Page-level text extractions
╭──
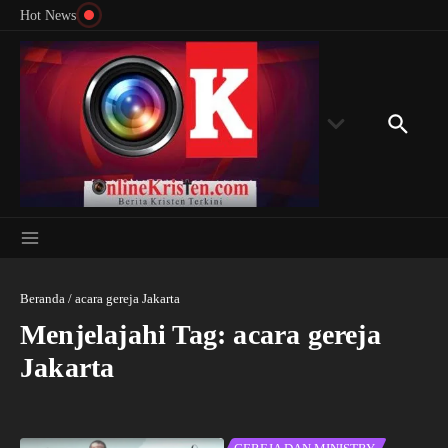
Menyingkap Misteri Angka 81 dan 8: Momentum
Lewati ke konten
Rondon
Hot News
‘Sunat Rohani’ Bagi Indonesia?
Kedube
Beranda
/
acara gereja Jakarta
Menjelajahi Tag: acara gereja
Jakarta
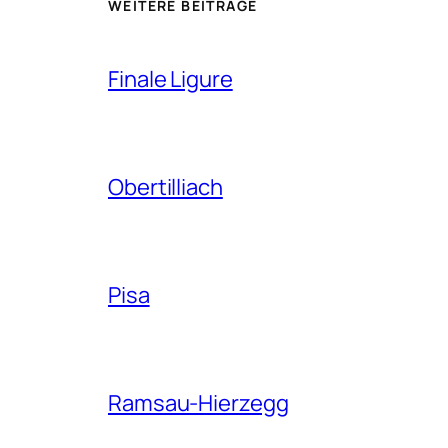
WEITERE BEITRÄGE
Finale Ligure
Obertilliach
Pisa
Ramsau-Hierzegg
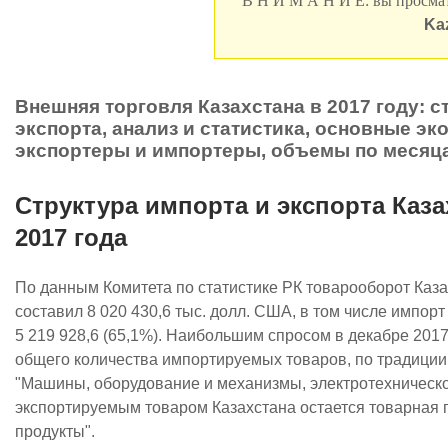
В Н И М А Н И Е: вы просмат
Ka
Внешняя торговля Казахстана в 2017 году: с
экспорта, анализ и статистика, основные эк
экспортеры и импортеры, объемы по месяц
Структура импорта и экспорта Каза
2017 года
По данным Комитета по статистике РК товарооборот Каза
составил 8 020 430,6 тыс. долл. США, в том числе импорт -
5 219 928,6 (65,1%). Наибольшим спросом в декабре 2017
общего количества импортируемых товаров, по традиции
"Машины, оборудование и механизмы, электротехническ
экспортируемым товаром Казахстана остается товарная
продукты".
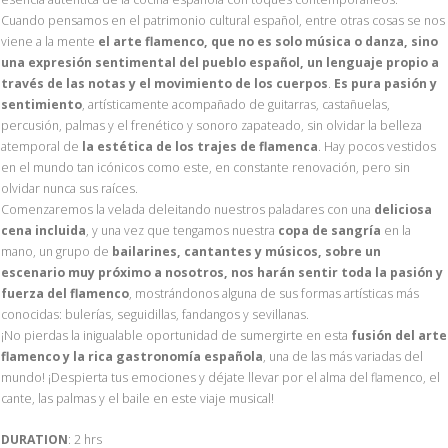
Cuando pensamos en el patrimonio cultural español, entre otras cosas se nos
viene a la mente
el arte flamenco, que no es solo música o danza, sino
una expresión sentimental del pueblo español, un lenguaje propio a
través de las notas y el movimiento de los cuerpos
.
Es pura pasión y
sentimiento
, artísticamente acompañado de guitarras, castañuelas,
percusión, palmas y el frenético y sonoro zapateado, sin olvidar la belleza
atemporal de
la estética de los trajes de flamenca
. Hay pocos vestidos
en el mundo tan icónicos como este, en constante renovación, pero sin
olvidar nunca sus raíces.
Comenzaremos la velada deleitando nuestros paladares con una
deliciosa
cena incluida
, y una vez que tengamos nuestra
copa de sangría
en la
mano, un grupo de
bailarines, cantantes y músicos, sobre un
escenario muy próximo a nosotros, nos harán sentir toda la pasión y
fuerza del flamenco
, mostrándonos alguna de sus formas artísticas más
conocidas: bulerías, seguidillas, fandangos y sevillanas.
¡No pierdas la inigualable oportunidad de sumergirte en esta
fusión del arte
flamenco y la rica gastronomía española
, una de las más variadas del
mundo! ¡Despierta tus emociones y déjate llevar por el alma del flamenco, el
cante, las palmas y el baile en este viaje musical!
DURATION
: 2 hrs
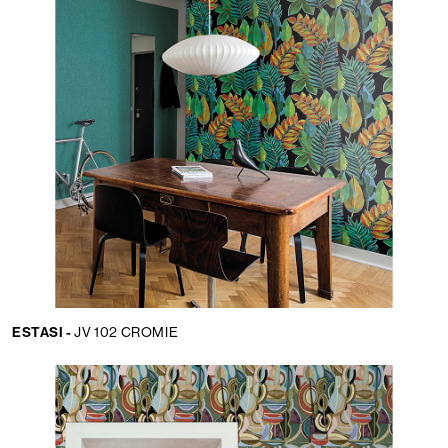
ESTASI -
JV 102 CROMIE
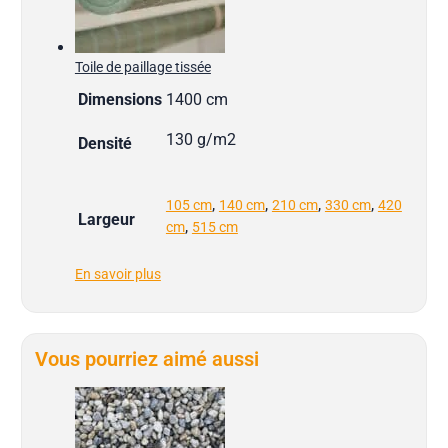
Toile de paillage tissée
Dimensions
1400 cm
130 g/m2
Densité
,
,
,
,
105 cm
140 cm
210 cm
330 cm
420
Largeur
,
cm
515 cm
En savoir plus
Vous pourriez aimé aussi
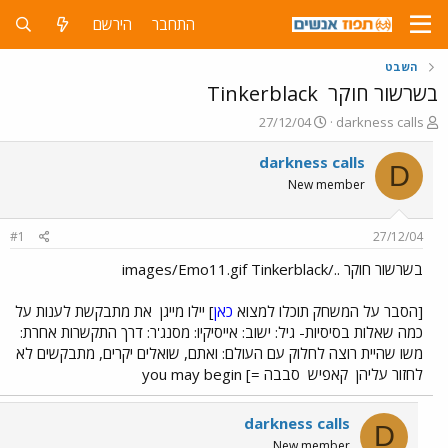
התחבר
הירשם
השבט
בשרשור חוקר
Tinkerblack
פ
פ
27/12/04
darkness calls
ו
ו
ת
ר
darkness calls
D
ח
ס
New member
ה
ם
נ
ב
ו
ת
#1
27/12/04
ש
א
א
ר
בשרשור חוקר ../images/Emo11.gif Tinkerblack
י
ך
[הסבר על המשחק תוכלו למצוא
כאן
] יילו מייגן
את מתבקשת לענות על
כמה שאלות בסיסיות- גיל: ישוב: אייסיקיו: מסנג'ר: דרך התקשרות אחרת:
משו שהיית רוצה לחלוק עם העולם: ואתם, שואלים יקרים, מתבקשים לא
לחזור עליהן
קאפיש
סבבה =] you may begin
darkness calls
D
New member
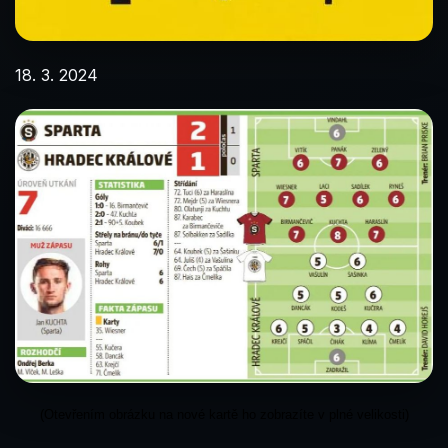
18. 3. 2024
(Otevřením obrázku na nové kartě ho zobrazíte v plné velikosti)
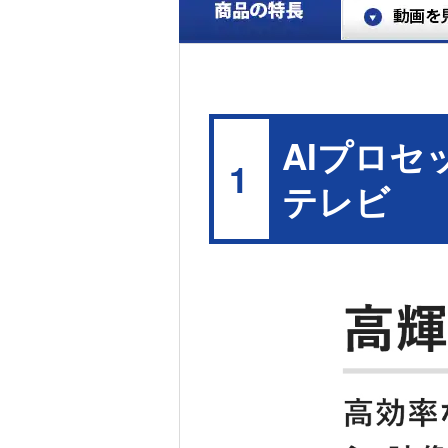
AIプロセ
1
テレビ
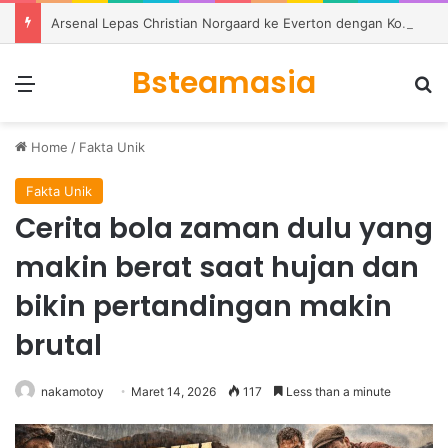
Arsenal Lepas Christian Norgaard ke Everton dengan Kontrak Dua Tahun
Bsteamasia
Menu
S
Home
/
Fakta Unik
Fakta Unik
Cerita bola zaman dulu yang
makin berat saat hujan dan
bikin pertandingan makin
brutal
nakamotoy
Maret 14, 2026
117
Less than a minute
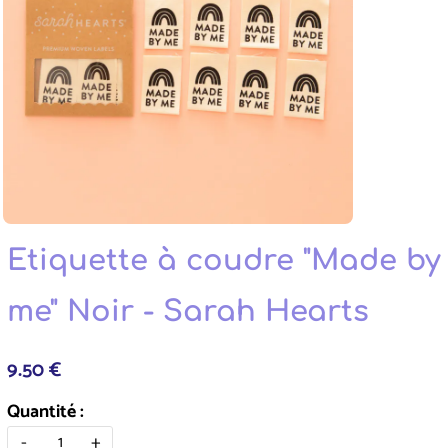
Etiquette à coudre "Made by
me" Noir - Sarah Hearts
9.50 €
Quantité :
-
+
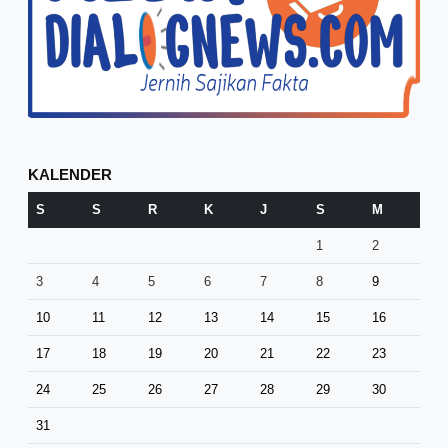
KALENDER
S
S
R
K
J
S
M
1
2
3
4
5
6
7
8
9
10
11
12
13
14
15
16
17
18
19
20
21
22
23
24
25
26
27
28
29
30
31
╰──
Print all the entries again exactly as written, but without the pictures.

▶ [EXERCISE OUTPUT]:
Menyingkap Misteri Angka 81 dan 8: Momentum
Lewati ke konten
Rondon
Hot News
‘Sunat Rohani’ Bagi Indonesia?
Kedube
Beranda
/
acara gereja Jakarta
Menjelajahi Tag: acara gereja
Jakarta
WEITERE BEITRÄGE
Finale Ligure
Obertilliach
Pisa
Ramsau-Hierzegg
В Н И М А Н И Е: вы просмат
Ka
Внешняя торговля Казахстана в 2017 году: с
экспорта, анализ и статистика, основные эк
экспортеры и импортеры, объемы по месяц
Структура импорта и экспорта Каза
2017 года
По данным Комитета по статистике РК товарооборот Каза
составил 8 020 430,6 тыс. долл. США, в том числе импорт -
5 219 928,6 (65,1%). Наибольшим спросом в декабре 2017
общего количества импортируемых товаров, по традиции
"Машины, оборудование и механизмы, электротехническ
экспортируемым товаром Казахстана остается товарная
продукты".
Cuando pensamos en el patrimonio cultural español, entre otras cosas se nos
viene a la mente
el arte flamenco, que no es solo música o danza, sino
una expresión sentimental del pueblo español, un lenguaje propio a
través de las notas y el movimiento de los cuerpos
.
Es pura pasión y
sentimiento
, artísticamente acompañado de guitarras, castañuelas,
percusión, palmas y el frenético y sonoro zapateado, sin olvidar la belleza
atemporal de
la estética de los trajes de flamenca
. Hay pocos vestidos
en el mundo tan icónicos como este, en constante renovación, pero sin
olvidar nunca sus raíces.
Comenzaremos la velada deleitando nuestros paladares con una
deliciosa
cena incluida
, y una vez que tengamos nuestra
copa de sangría
en la
mano, un grupo de
bailarines, cantantes y músicos, sobre un
escenario muy próximo a nosotros, nos harán sentir toda la pasión y
fuerza del flamenco
, mostrándonos alguna de sus formas artísticas más
conocidas: bulerías, seguidillas, fandangos y sevillanas.
¡No pierdas la inigualable oportunidad de sumergirte en esta
fusión del arte
flamenco y la rica gastronomía española
, una de las más variadas del
mundo! ¡Despierta tus emociones y déjate llevar por el alma del flamenco, el
cante, las palmas y el baile en este viaje musical!
DURATION
: 2 hrs
ESTASI -
JV 102 CROMIE
Toile de paillage tissée
Dimensions
1400 cm
130 g/m2
Densité
,
,
,
,
105 cm
140 cm
210 cm
330 cm
420
Largeur
,
cm
515 cm
En savoir plus
Vous pourriez aimé aussi
התחבר
הירשם
השבט
בשרשור חוקר
Tinkerblack
פ
פ
27/12/04
darkness calls
ו
ו
ת
ר
darkness calls
D
ח
ס
New member
ה
ם
נ
ב
ו
ת
#1
27/12/04
ש
א
א
ר
בשרשור חוקר ../images/Emo11.gif Tinkerblack
י
ך
[הסבר על המשחק תוכלו למצוא
כאן
] יילו מייגן
את מתבקשת לענות על
כמה שאלות בסיסיות- גיל: ישוב: אייסיקיו: מסנג'ר: דרך התקשרות אחרת:
משו שהיית רוצה לחלוק עם העולם: ואתם, שואלים יקרים, מתבקשים לא
לחזור עליהן
קאפיש
סבבה =] you may begin
darkness calls
D
New member
18. 3. 2024
(Otevřením obrázku na nové kartě ho zobrazíte v plné velikosti)
AIプロセ
1
テレビ
Arsenal Lepas Christian Norgaard ke Everton dengan Kontrak Dua Tahun
Bsteamasia
Menu
S
Home
/
Fakta Unik
Fakta Unik
Cerita bola zaman dulu yang
makin berat saat hujan dan
bikin pertandingan makin
brutal
nakamotoy
Maret 14, 2026
117
Less than a minute
Etiquette à coudre "Made by
me" Noir - Sarah Hearts
9.50 €
Quantité :
-
+
KALENDER
S
S
R
K
J
S
M
1
2
3
4
5
6
7
8
9
10
11
12
13
14
15
16
17
18
19
20
21
22
23
24
25
26
27
28
29
30
31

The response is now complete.